Andrew Little hears what having a conviction for homosexuality quashed means to one man

A man who fought for decades to be cleared of criminal convictions for homosexuality met with Andrew Little this week, to tell the Justice Minister what a recent law change means to him.

This week, Parliament unanimously voted for a Bill that enables men convicted of homosexual offences to have their records wiped clean.

The man, who we’ll call John to respect his wish to remain anonymous, is one of approximately a thousand New Zealanders who still have a historical criminal conviction for homosexuality.

The Criminal Records (Expungement of Convictions for Historical Homosexual Offences) Bill introduces a scheme to expunge convictions for men for offences that were decriminalised by the Homosexual Reform Act 1986. Homosexuality was a crime in New Zealand until the 1986 Act was passed.
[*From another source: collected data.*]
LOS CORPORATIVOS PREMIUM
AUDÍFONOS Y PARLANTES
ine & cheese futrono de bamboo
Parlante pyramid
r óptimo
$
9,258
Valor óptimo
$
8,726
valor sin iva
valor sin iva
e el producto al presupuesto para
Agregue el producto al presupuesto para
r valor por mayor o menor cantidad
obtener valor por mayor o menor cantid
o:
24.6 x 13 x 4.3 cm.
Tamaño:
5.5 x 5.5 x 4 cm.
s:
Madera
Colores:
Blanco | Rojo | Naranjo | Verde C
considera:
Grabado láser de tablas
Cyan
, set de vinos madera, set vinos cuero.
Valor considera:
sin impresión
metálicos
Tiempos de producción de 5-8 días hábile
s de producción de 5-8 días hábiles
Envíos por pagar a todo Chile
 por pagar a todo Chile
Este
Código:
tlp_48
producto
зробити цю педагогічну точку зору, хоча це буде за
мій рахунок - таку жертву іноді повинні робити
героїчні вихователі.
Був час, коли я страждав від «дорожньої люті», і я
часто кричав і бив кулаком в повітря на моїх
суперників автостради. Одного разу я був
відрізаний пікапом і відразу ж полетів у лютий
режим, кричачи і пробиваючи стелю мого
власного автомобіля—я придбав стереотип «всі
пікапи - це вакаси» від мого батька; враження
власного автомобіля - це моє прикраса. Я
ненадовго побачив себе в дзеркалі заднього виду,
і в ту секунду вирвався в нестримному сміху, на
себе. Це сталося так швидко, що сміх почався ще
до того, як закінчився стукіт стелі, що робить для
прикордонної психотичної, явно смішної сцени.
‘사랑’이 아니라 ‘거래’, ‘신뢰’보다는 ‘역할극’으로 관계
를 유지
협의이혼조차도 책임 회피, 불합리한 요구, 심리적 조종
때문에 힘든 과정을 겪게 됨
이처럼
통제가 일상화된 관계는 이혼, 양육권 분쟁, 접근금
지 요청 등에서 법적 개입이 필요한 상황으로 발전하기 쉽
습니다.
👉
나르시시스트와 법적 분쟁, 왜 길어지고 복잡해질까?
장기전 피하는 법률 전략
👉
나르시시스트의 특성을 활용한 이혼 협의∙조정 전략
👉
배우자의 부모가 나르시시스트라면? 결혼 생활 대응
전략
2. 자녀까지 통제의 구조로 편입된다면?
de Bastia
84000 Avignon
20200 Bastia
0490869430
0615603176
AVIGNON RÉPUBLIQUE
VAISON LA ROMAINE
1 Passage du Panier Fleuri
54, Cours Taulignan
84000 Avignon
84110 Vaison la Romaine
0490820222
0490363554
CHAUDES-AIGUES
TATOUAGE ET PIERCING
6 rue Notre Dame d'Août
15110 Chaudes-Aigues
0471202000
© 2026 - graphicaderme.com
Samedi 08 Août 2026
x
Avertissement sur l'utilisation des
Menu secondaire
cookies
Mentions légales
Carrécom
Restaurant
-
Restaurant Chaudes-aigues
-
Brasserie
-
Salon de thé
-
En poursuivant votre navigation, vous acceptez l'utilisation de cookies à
"No one should be forced to go through the court system just for who they are," says John.

He told Andrew Little about his experience with police, who would use threats of public shaming to force a guilty plea:

"The cops rang my lawyer and said 'Tell him to plead guilty or we'll make sure it goes in The Truth [newspaper]."

Mr Little told Newshub Nation he was pleased the Bill passed.

"A real hallmark of this law was that Parliament was unanimous, both left and right. It showed that it shouldn't be the province of politics to argue about your rights because of your sexual identity."

John says the new law is "probably the best thing that's happened in modern history".